December 8th
Today I learned the definition of generalized eigenvectors, to move towards Jordan normal form sometime in my far future. The idea is to patch the fact that sometimes we can't make a full eigenbasis. So, for example, the horizontal shear\[A=\begin{bmatrix} 1 & 1 \\ 0 & 1\end{bmatrix}\]has only a dimension-one eigenspace, spanned by $\langle1,0\rangle.$ Explicitly, its characteristic polynomial is $(\lambda-1)^2,$ so $1$ is the only eigenvalue. Its eigenspace is\[\ker(A-1I)=\ker\left(\begin{bmatrix} 0 & 1 \\ 0 & 0\end{bmatrix}\right),\]which evaluates to $\{\langle x,0\rangle:x\in\RR\},$ indeed spanned by $\langle1,0\rangle.$ While there are no more eigenvectors, we can get close to being an eigenvector by chaining, solving\[\begin{bmatrix} 0 & 1 \\ 0 & 0\end{bmatrix}v=\begin{bmatrix} 1 \\ 0 \end{bmatrix}.\]This gives $v=\langle x,1\rangle$ for any other $x.$ And further, our $\langle1,0\rangle$ and $\langle0,1\rangle$ (say) from our "chain'' does indeed form a basis of $\RR^2.$ So while we don't have an eigenbasis, we do have a generalized eigenbasis.

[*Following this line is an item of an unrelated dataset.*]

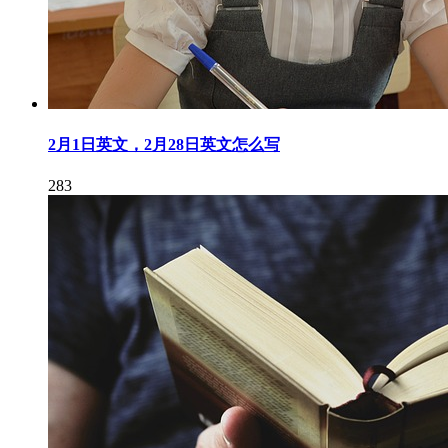
2月1日英文，2月28日英文怎么写
283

With this in mind, I should probably define what a generalized eigenvector is. We say that $v$ is a generalized eigenvector of rank $m$ if and only if $m$ is the smallest positive integer for which\[(A-\lambda I)^mv=0.\]Eigenvectors, then, are generalized eigenvectors of rank $1.$ In the above example, $\langle0,1\rangle$ is a generalized eigenvector of rank $2.$
It will turn out that the dimension of the generalized eigenspace associated with an eigenvalue does indeed match the algebraic multiplicity of the eigenvalue, something which I do not currently know a proof of. (I expect chaining as above to be able to give a full basis.) Then it's my understanding that changing to a basis of these chains will give the Jordan normal form, but I have not learned the details of this argument.